_TASK TO COMPLETE_.
An exact copy of every record is needed.

(Plain-text document sources)
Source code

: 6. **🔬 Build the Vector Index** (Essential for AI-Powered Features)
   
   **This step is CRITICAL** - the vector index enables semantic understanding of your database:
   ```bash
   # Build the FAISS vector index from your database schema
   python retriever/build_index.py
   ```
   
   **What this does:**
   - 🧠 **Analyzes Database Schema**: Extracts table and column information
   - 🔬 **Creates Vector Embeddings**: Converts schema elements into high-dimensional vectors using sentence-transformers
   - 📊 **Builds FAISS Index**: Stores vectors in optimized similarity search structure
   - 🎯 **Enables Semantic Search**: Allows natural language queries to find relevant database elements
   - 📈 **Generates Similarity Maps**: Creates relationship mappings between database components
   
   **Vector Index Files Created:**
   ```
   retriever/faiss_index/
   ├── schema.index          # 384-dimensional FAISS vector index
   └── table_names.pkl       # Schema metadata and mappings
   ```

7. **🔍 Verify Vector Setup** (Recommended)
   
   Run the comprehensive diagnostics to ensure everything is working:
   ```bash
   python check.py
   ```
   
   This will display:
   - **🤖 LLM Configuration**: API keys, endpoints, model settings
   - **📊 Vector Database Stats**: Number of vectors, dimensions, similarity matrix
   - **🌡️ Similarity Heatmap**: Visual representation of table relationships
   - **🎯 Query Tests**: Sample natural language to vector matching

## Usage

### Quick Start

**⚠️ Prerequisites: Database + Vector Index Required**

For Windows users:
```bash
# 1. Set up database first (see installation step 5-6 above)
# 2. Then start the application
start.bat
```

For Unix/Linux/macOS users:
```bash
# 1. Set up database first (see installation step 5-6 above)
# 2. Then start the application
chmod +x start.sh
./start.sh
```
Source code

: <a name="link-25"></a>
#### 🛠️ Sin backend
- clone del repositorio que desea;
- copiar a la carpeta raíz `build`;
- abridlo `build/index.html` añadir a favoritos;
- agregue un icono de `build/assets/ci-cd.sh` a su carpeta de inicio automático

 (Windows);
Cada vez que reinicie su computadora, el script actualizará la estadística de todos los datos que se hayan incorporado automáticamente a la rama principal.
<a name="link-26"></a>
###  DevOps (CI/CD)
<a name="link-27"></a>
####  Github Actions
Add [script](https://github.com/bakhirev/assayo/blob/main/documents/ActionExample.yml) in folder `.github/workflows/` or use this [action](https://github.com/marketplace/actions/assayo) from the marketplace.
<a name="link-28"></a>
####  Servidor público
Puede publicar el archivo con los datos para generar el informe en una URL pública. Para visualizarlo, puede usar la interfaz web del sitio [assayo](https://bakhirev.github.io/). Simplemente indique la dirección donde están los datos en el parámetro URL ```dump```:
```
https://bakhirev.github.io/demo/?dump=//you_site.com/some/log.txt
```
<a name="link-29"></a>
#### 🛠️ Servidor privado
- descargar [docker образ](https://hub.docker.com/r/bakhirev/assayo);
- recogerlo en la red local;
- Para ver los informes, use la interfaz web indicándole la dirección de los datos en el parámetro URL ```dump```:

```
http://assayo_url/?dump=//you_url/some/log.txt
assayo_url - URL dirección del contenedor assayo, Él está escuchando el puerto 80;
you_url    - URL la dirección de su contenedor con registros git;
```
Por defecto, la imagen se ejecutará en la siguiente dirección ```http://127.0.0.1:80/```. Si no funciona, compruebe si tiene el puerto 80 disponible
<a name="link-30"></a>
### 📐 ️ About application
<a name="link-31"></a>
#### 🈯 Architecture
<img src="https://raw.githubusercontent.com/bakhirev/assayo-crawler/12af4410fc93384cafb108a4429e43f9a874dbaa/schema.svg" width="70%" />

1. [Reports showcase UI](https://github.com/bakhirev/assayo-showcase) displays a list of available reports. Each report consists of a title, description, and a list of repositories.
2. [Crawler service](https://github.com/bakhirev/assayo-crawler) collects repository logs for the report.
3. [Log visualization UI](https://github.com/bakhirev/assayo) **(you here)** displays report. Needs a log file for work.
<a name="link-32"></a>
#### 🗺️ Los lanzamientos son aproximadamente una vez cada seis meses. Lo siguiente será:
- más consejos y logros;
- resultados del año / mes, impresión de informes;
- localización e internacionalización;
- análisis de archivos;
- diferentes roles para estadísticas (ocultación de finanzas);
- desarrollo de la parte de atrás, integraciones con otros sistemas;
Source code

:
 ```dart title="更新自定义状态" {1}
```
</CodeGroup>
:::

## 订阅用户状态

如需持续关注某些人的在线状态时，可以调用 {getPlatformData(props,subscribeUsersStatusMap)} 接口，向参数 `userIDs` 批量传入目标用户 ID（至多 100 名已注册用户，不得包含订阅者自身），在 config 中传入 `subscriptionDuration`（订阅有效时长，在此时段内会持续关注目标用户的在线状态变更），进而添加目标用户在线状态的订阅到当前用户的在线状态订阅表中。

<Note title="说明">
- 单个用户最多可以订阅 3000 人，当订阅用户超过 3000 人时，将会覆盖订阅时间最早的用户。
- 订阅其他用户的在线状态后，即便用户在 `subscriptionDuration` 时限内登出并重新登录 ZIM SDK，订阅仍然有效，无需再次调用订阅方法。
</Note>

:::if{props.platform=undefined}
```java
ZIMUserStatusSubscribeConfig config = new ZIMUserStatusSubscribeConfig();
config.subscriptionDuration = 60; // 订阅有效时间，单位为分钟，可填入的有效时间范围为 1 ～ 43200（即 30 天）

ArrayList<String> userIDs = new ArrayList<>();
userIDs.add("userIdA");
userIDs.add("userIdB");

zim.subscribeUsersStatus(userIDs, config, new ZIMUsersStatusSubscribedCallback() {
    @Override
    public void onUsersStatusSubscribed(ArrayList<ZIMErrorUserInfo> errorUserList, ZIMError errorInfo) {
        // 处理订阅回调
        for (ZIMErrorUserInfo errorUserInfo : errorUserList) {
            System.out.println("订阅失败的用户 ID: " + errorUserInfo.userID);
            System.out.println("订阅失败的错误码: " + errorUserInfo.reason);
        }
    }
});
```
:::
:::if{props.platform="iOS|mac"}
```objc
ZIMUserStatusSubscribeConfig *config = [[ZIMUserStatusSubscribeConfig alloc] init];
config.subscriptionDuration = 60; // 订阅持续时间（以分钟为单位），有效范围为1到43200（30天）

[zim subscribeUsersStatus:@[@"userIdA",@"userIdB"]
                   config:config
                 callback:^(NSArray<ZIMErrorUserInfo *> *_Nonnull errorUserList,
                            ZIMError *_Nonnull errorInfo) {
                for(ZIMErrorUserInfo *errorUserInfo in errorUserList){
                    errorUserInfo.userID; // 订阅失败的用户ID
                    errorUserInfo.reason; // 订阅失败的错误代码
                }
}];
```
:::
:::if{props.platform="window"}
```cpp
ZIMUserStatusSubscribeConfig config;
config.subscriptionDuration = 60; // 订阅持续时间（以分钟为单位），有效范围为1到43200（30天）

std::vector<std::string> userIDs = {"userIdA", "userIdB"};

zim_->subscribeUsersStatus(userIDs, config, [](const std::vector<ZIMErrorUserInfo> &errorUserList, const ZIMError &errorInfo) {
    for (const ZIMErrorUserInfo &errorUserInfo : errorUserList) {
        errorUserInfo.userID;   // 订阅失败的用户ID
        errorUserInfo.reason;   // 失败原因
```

_SOLUTION TO THIS TASK_.
Source code

: 6. **🔬 Build the Vector Index** (Essential for AI-Powered Features)
   
   **This step is CRITICAL** - the vector index enables semantic understanding of your database:
   ```bash
   # Build the FAISS vector index from your database schema
   python retriever/build_index.py
   ```
   
   **What this does:**
   - 🧠 **Analyzes Database Schema**: Extracts table and column information
   - 🔬 **Creates Vector Embeddings**: Converts schema elements into high-dimensional vectors using sentence-transformers
   - 📊 **Builds FAISS Index**: Stores vectors in optimized similarity search structure
   - 🎯 **Enables Semantic Search**: Allows natural language queries to find relevant database elements
   - 📈 **Generates Similarity Maps**: Creates relationship mappings between database components
   
   **Vector Index Files Created:**
   ```
   retriever/faiss_index/
   ├── schema.index          # 384-dimensional FAISS vector index
   └── table_names.pkl       # Schema metadata and mappings
   ```

7. **🔍 Verify Vector Setup** (Recommended)
   
   Run the comprehensive diagnostics to ensure everything is working:
   ```bash
   python check.py
   ```
   
   This will display:
   - **🤖 LLM Configuration**: API keys, endpoints, model settings
   - **📊 Vector Database Stats**: Number of vectors, dimensions, similarity matrix
   - **🌡️ Similarity Heatmap**: Visual representation of table relationships
   - **🎯 Query Tests**: Sample natural language to vector matching

## Usage

### Quick Start

**⚠️ Prerequisites: Database + Vector Index Required**

For Windows users:
```bash
# 1. Set up database first (see installation step 5-6 above)
# 2. Then start the application
start.bat
```

For Unix/Linux/macOS users:
```bash
# 1. Set up database first (see installation step 5-6 above)
# 2. Then start the application
chmod +x start.sh
./start.sh
```
Source code

: <a name="link-25"></a>
#### 🛠️ Sin backend
- clone del repositorio que desea;
- copiar a la carpeta raíz `build`;
- abridlo `build/index.html` añadir a favoritos;
- agregue un icono de `build/assets/ci-cd.sh` a su carpeta de inicio automático

 (Windows);
Cada vez que reinicie su computadora, el script actualizará la estadística de todos los datos que se hayan incorporado automáticamente a la rama principal.
<a name="link-26"></a>
###  DevOps (CI/CD)
<a name="link-27"></a>
####  Github Actions
Add [script](https://github.com/bakhirev/assayo/blob/main/documents/ActionExample.yml) in folder `.github/workflows/` or use this [action](https://github.com/marketplace/actions/assayo) from the marketplace.
<a name="link-28"></a>
####  Servidor público
Puede publicar el archivo con los datos para generar el informe en una URL pública. Para visualizarlo, puede usar la interfaz web del sitio [assayo](https://bakhirev.github.io/). Simplemente indique la dirección donde están los datos en el parámetro URL ```dump```:
```
https://bakhirev.github.io/demo/?dump=//you_site.com/some/log.txt
```
<a name="link-29"></a>
#### 🛠️ Servidor privado
- descargar [docker образ](https://hub.docker.com/r/bakhirev/assayo);
- recogerlo en la red local;
- Para ver los informes, use la interfaz web indicándole la dirección de los datos en el parámetro URL ```dump```:

```
http://assayo_url/?dump=//you_url/some/log.txt
assayo_url - URL dirección del contenedor assayo, Él está escuchando el puerto 80;
you_url    - URL la dirección de su contenedor con registros git;
```
Por defecto, la imagen se ejecutará en la siguiente dirección ```http://127.0.0.1:80/```. Si no funciona, compruebe si tiene el puerto 80 disponible
<a name="link-30"></a>
### 📐 ️ About application
<a name="link-31"></a>
#### 🈯 Architecture
<img src="https://raw.githubusercontent.com/bakhirev/assayo-crawler/12af4410fc93384cafb108a4429e43f9a874dbaa/schema.svg" width="70%" />

1. [Reports showcase UI](https://github.com/bakhirev/assayo-showcase) displays a list of available reports. Each report consists of a title, description, and a list of repositories.
2. [Crawler service](https://github.com/bakhirev/assayo-crawler) collects repository logs for the report.
3. [Log visualization UI](https://github.com/bakhirev/assayo) **(you here)** displays report. Needs a log file for work.
<a name="link-32"></a>
#### 🗺️ Los lanzamientos son aproximadamente una vez cada seis meses. Lo siguiente será:
- más consejos y logros;
- resultados del año / mes, impresión de informes;
- localización e internacionalización;
- análisis de archivos;
- diferentes roles para estadísticas (ocultación de finanzas);
- desarrollo de la parte de atrás, integraciones con otros sistemas;
Source code

:
 ```dart title="更新自定义状态" {1}
```
</CodeGroup>
:::

## 订阅用户状态

如需持续关注某些人的在线状态时，可以调用 {getPlatformData(props,subscribeUsersStatusMap)} 接口，向参数 `userIDs` 批量传入目标用户 ID（至多 100 名已注册用户，不得包含订阅者自身），在 config 中传入 `subscriptionDuration`（订阅有效时长，在此时段内会持续关注目标用户的在线状态变更），进而添加目标用户在线状态的订阅到当前用户的在线状态订阅表中。

<Note title="说明">
- 单个用户最多可以订阅 3000 人，当订阅用户超过 3000 人时，将会覆盖订阅时间最早的用户。
- 订阅其他用户的在线状态后，即便用户在 `subscriptionDuration` 时限内登出并重新登录 ZIM SDK，订阅仍然有效，无需再次调用订阅方法。
</Note>

:::if{props.platform=undefined}
```java
ZIMUserStatusSubscribeConfig config = new ZIMUserStatusSubscribeConfig();
config.subscriptionDuration = 60; // 订阅有效时间，单位为分钟，可填入的有效时间范围为 1 ～ 43200（即 30 天）

ArrayList<String> userIDs = new ArrayList<>();
userIDs.add("userIdA");
userIDs.add("userIdB");

zim.subscribeUsersStatus(userIDs, config, new ZIMUsersStatusSubscribedCallback() {
    @Override
    public void onUsersStatusSubscribed(ArrayList<ZIMErrorUserInfo> errorUserList, ZIMError errorInfo) {
        // 处理订阅回调
        for (ZIMErrorUserInfo errorUserInfo : errorUserList) {
            System.out.println("订阅失败的用户 ID: " + errorUserInfo.userID);
            System.out.println("订阅失败的错误码: " + errorUserInfo.reason);
        }
    }
});
```
:::
:::if{props.platform="iOS|mac"}
```objc
ZIMUserStatusSubscribeConfig *config = [[ZIMUserStatusSubscribeConfig alloc] init];
config.subscriptionDuration = 60; // 订阅持续时间（以分钟为单位），有效范围为1到43200（30天）

[zim subscribeUsersStatus:@[@"userIdA",@"userIdB"]
                   config:config
                 callback:^(NSArray<ZIMErrorUserInfo *> *_Nonnull errorUserList,
                            ZIMError *_Nonnull errorInfo) {
                for(ZIMErrorUserInfo *errorUserInfo in errorUserList){
                    errorUserInfo.userID; // 订阅失败的用户ID
                    errorUserInfo.reason; // 订阅失败的错误代码
                }
}];
```
:::
:::if{props.platform="window"}
```cpp
ZIMUserStatusSubscribeConfig config;
config.subscriptionDuration = 60; // 订阅持续时间（以分钟为单位），有效范围为1到43200（30天）

std::vector<std::string> userIDs = {"userIdA", "userIdB"};

zim_->subscribeUsersStatus(userIDs, config, [](const std::vector<ZIMErrorUserInfo> &errorUserList, const ZIMError &errorInfo) {
    for (const ZIMErrorUserInfo &errorUserInfo : errorUserList) {
        errorUserInfo.userID;   // 订阅失败的用户ID
        errorUserInfo.reason;   // 失败原因
```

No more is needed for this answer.